British endocrinologist (1912–1969)

Richard Alan John Asher (3 April 1912 – 25 April 1969) was a British endocrinologist and haematologist. As the senior physician responsible for the mental observation ward at the Central Middlesex Hospital he described and named Munchausen syndrome in a 1951 article in The Lancet.

==Personal life==
Richard Asher was born to the Reverend Felix Asher and his wife Louise (née Stern). He married Margaret Augusta Eliot at St Pancras' Church, London on 27 July 1943, whereupon his father-in-law gave him a complete set of the Oxford English Dictionary, which doctor and medical ethicist Maurice Pappworth alleged was the source of Asher's "accidental" reputation as a medical etymologist. They had three children: Peter Asher (born 1944), a member of the pop duo Peter & Gordon and later record producer; Jane Asher (born 1946), a film and TV actress and novelist; and Clare Asher (born 1948), a radio actress. Richard Asher's brother Thomas married Margaret's sister, Susan.

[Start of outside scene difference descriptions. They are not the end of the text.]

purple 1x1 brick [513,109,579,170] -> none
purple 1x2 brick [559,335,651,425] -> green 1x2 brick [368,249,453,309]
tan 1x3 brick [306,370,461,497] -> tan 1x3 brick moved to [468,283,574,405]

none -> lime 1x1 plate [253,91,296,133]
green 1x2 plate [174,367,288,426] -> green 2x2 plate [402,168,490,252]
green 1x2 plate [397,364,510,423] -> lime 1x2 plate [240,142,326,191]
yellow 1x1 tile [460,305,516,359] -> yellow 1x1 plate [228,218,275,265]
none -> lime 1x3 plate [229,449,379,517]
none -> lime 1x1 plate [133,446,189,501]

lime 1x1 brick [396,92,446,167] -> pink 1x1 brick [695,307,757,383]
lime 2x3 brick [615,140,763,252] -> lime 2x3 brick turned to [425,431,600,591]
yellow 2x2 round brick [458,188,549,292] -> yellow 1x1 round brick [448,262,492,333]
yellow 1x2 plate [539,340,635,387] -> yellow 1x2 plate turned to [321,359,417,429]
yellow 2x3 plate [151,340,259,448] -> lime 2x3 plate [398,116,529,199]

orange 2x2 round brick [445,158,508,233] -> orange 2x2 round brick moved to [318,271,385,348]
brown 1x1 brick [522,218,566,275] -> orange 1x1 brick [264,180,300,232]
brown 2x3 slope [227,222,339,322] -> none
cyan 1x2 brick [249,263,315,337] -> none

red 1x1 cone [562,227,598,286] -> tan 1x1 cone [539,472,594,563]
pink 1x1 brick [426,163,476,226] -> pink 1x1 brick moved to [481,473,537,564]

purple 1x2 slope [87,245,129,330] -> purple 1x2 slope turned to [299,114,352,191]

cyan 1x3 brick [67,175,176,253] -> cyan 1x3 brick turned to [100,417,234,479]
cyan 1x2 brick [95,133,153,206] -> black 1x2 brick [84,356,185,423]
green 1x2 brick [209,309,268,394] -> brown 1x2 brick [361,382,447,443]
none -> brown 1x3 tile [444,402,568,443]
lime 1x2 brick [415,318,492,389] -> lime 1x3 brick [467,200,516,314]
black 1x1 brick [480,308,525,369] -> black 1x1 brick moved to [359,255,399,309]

The Asher family home above his private consulting rooms at 57 Wimpole Street was briefly notable when Paul McCartney of The Beatles lived there in 1964–66, at the height of "Beatlemania", during his relationship with Jane Asher.

In 1964, Asher suddenly gave up his hospital post and perhaps all medical activities. He suffered from depression in later life and reportedly committed suicide at the age of 57. His death took place at 57 Wimpole Street, and he left a will and an estate valued at £35,937.

==Ideas and reputation==
Asher was regarded as "one of the foremost medical thinkers of our times", who emphasised the need "to be increasingly critical of our own and other people's thinking". Asher was particularly concerned that "many clinical notions are accepted because they are comforting rather than because there is any evidence to support them".

Asher was hailed as a pioneer in challenging the value of excessive bed rest following treatment, and argued that the Pel–Ebstein fever (a fever characteristic for Hodgkin's disease) was an example of a condition that exists only because it has a name. Asher's 1949 paper "Myxoedematous Madness" alerted a generation of physicians to the interaction between the brain and the thyroid gland. As a result, young and elderly psychiatric patients are now screened for thyroid malfunction. Some of the 'madness' cases are now thought to be the early descriptions of Hashimoto's encephalopathy, a rare neuroendocrine syndrome sometimes presenting with psychosis.

==Notable articles==
Asher is remembered today mostly for his "refreshingly provoking" articles which "sparkle with sequins--his own aphorisms, imaginary dialogue, fantasies, quotations." He thought that medical writing should provide "useful, understandable, and practical knowledge instead of allotov-words-2-obscure-4-any-1,2-succidin-understanding-them." Anthologies of his articles were well-received, with the Talking Sense collection being described as "still the best advice on medical writing." Notable articles include:
- The Dangers of Going to Bed (1947) - "one of the most influential medical papers ever written"
- The Seven Sins of Medicine (1949, in Lancet 1949 Aug 27;2(6574):358-60)
- Myxoedematous Madness (1949)
- Munchausen's syndrome (1951, in Lancet 1951 Feb 10;1(6650):339-41)
- Straight and Crooked Thinking in Medicine (1954)
- Respectable Hypnosis (1956)
- Why Are Medical Journals So Dull? (1958)
- The Talking Sense trilogy:
  - Clinical Sense (1959) with a rueful correction in The Dog in the Night-time (1960)
  - Making Sense (1959, in Lancet, 1959, 2, 359)
  - Talking Sense (1959, in Lancet, 1959, 2, 417)

=="Seven Sins of Medicine"==

The "Seven Sins of Medicine" is a lecture delivered by Asher and later published in The Lancet, describing medical professional behaviour that is considered inappropriate. These sins are often quoted to students:
1. Obscurity
2. Cruelty
3. Bad manners
4. Over-specialisation
5. Love of the rare
6. Common stupidity
7. Sloth

==Prize in his memory==
From 1995 to 2010 an annual prize (2010 value £1,200) in memory of Asher was awarded by the Royal Society of Medicine and the Society of Authors for the best first edition textbook aimed at undergraduate students. The most recent prize was presented to Hugo Farne, Edward Norris-Cervetto and James Warbrick-Smith for their book "Oxford Cases in Medicine and Surgery" at the Royal Society of Medicine, 27 October 2010.